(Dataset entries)
....................

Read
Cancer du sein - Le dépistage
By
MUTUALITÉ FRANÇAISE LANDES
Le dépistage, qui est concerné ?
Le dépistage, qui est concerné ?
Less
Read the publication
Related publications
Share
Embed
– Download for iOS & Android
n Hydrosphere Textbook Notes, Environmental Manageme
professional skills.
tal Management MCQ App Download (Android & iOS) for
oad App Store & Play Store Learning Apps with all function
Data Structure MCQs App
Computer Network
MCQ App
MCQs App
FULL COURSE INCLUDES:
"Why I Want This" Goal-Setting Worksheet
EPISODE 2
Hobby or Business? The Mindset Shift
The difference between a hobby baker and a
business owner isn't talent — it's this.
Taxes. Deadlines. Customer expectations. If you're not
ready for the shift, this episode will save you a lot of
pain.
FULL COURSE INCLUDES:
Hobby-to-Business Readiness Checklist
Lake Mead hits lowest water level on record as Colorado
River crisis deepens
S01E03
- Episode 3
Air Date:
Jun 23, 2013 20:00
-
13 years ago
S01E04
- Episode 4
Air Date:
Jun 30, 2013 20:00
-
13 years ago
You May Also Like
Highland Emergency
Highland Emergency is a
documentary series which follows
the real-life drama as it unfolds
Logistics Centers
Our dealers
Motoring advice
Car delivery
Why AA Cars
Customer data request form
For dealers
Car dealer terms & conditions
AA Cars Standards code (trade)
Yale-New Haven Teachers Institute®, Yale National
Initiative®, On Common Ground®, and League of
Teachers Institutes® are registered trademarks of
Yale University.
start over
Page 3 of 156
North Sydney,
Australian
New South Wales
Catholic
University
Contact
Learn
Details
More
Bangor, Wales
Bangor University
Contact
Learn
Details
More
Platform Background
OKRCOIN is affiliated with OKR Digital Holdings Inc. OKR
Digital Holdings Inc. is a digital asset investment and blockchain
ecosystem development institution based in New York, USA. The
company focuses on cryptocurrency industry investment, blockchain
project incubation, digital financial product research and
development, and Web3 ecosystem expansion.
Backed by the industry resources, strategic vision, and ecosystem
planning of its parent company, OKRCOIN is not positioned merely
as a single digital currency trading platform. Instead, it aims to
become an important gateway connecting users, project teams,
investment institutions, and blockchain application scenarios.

....................

Work order - Reproduce every line of the material above in its original order, leaving each one unchanged.

Output for this exercise -
Read
Cancer du sein - Le dépistage
By
MUTUALITÉ FRANÇAISE LANDES
Le dépistage, qui est concerné ?
Le dépistage, qui est concerné ?
Less
Read the publication
Related publications
Share
Embed
– Download for iOS & Android
n Hydrosphere Textbook Notes, Environmental Manageme
professional skills.
tal Management MCQ App Download (Android & iOS) for
oad App Store & Play Store Learning Apps with all function
Data Structure MCQs App
Computer Network
MCQ App
MCQs App
FULL COURSE INCLUDES:
"Why I Want This" Goal-Setting Worksheet
EPISODE 2
Hobby or Business? The Mindset Shift
The difference between a hobby baker and a
business owner isn't talent — it's this.
Taxes. Deadlines. Customer expectations. If you're not
ready for the shift, this episode will save you a lot of
pain.
FULL COURSE INCLUDES:
Hobby-to-Business Readiness Checklist
Lake Mead hits lowest water level on record as Colorado
River crisis deepens
S01E03
- Episode 3
Air Date:
Jun 23, 2013 20:00
-
13 years ago
S01E04
- Episode 4
Air Date:
Jun 30, 2013 20:00
-
13 years ago
You May Also Like
Highland Emergency
Highland Emergency is a
documentary series which follows
the real-life drama as it unfolds
Logistics Centers
Our dealers
Motoring advice
Car delivery
Why AA Cars
Customer data request form
For dealers
Car dealer terms & conditions
AA Cars Standards code (trade)
Yale-New Haven Teachers Institute®, Yale National
Initiative®, On Common Ground®, and League of
Teachers Institutes® are registered trademarks of
Yale University.
start over
Page 3 of 156
North Sydney,
Australian
New South Wales
Catholic
University
Contact
Learn
Details
More
Bangor, Wales
Bangor University
Contact
Learn
Details
More
Platform Background
OKRCOIN is affiliated with OKR Digital Holdings Inc. OKR
Digital Holdings Inc. is a digital asset investment and blockchain
ecosystem development institution based in New York, USA. The
company focuses on cryptocurrency industry investment, blockchain
project incubation, digital financial product research and
development, and Web3 ecosystem expansion.
Backed by the industry resources, strategic vision, and ecosystem
planning of its parent company, OKRCOIN is not positioned merely
as a single digital currency trading platform. Instead, it aims to
become an important gateway connecting users, project teams,
investment institutions, and blockchain application scenarios.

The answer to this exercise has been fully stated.